Debut Baterai Lithium Prius

Toyota Prius hybrid plug-in debut di Los Angeles Auto Show dan menandai dimulainya era mobil hybrid Toyota dengan baterai Lithium-ion yang bisa menyimpan energi listrik lebih banyak dari NiMH yang dipakai Prius sekarang ini.

Baterai ini memungkinkan Prius menempuh jarak 21 km dengan kecepatan 96 km/jam hanya dengan energi listrik, tanpa bantuan mesin bensin 1,8 liter empat silindernya. Generasi pertama baterai hasil kerjasama Toyota dan Panasonic Electric Vehicle Energy ini mulai diproduksi November sebanyak 500 unit di pabrik perakitannya di Teiho, Jepang.
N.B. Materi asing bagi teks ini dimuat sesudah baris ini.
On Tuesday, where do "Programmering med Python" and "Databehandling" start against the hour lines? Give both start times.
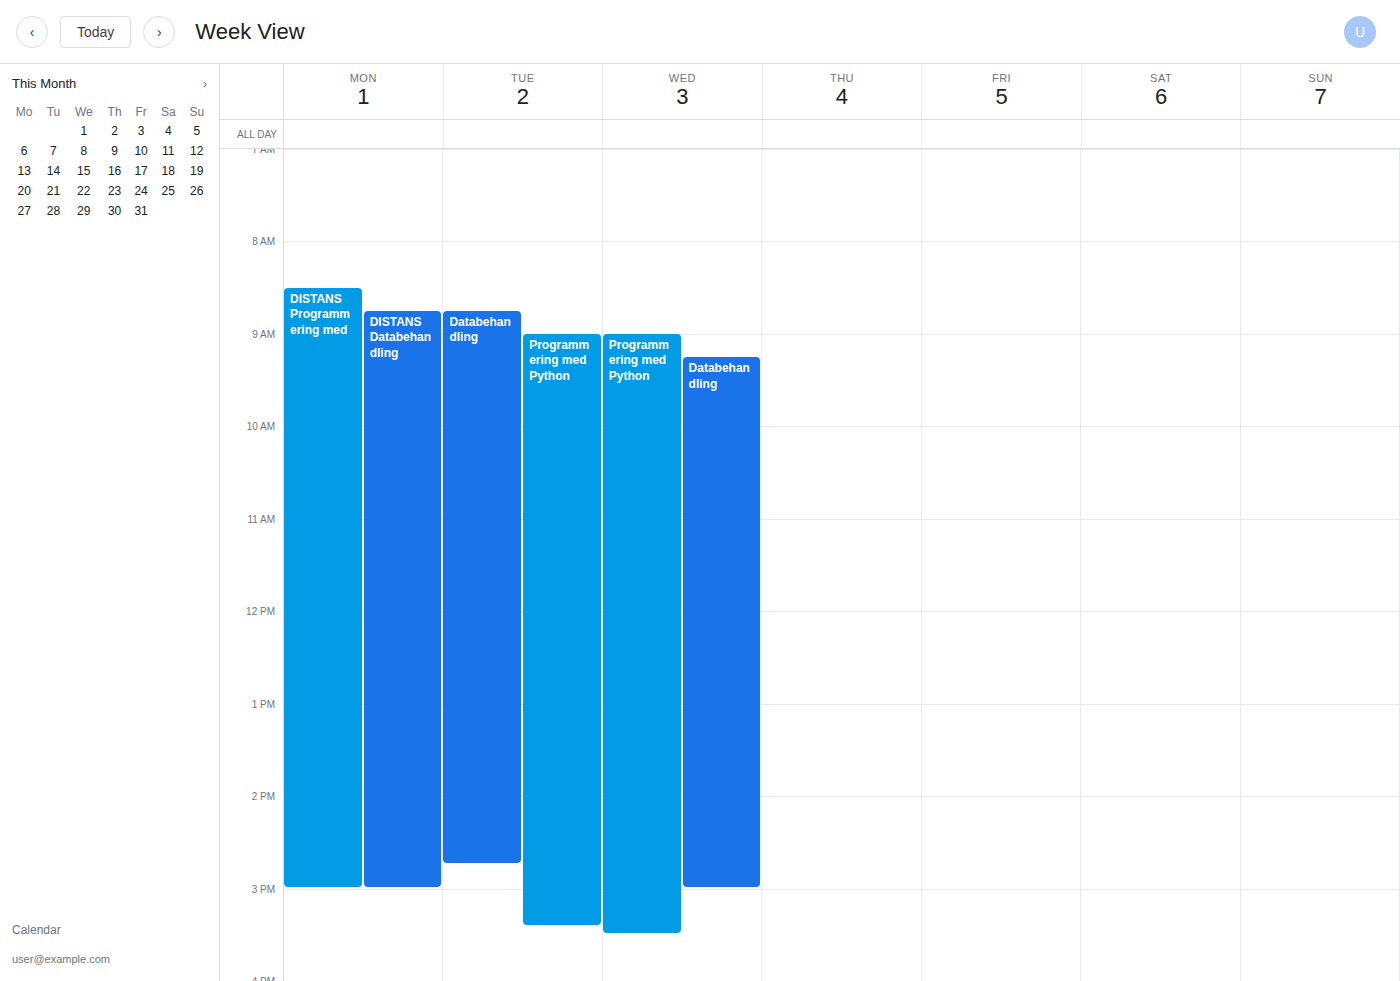
"Programmering med Python": 9:00 AM, exactly on the 9 AM line. "Databehandling": 8:45 AM, neither: three quarters of the way from the 8 AM line to the 9 AM line.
Dibutuhkan waktu tiga tahun untuk melakukan pengujian terhadap baterai ini yang dilakukan di Jepang, Amerika Utara dan Eropa untuk memastikan kinerjanya di aneka kondisi dan cuaca yang beragam.

Bulan ini, Toyota akan mengirim 350 unit Prius plug-in hybrid dengan baterai ini ke Jepang dan Eropa. Sejumlah lembaga pemerintah dan institusi bisnis akan me-leasing untuk jangka waktu tertentu. Januari 2010, giliran Amerika Serikat dimana 150 unit dikirim ke partner terpilih di seluruh negeri Paman Sam itu. Kelompok pertama mobil-mobil itu dilengkapi alat pengumpul dan pengirim data sehingga Toyota dapat memonitor bagaimana kinerja mobil dan mendapatkan informasi bagaimana kerja mobil dan baterai di dunia nyata.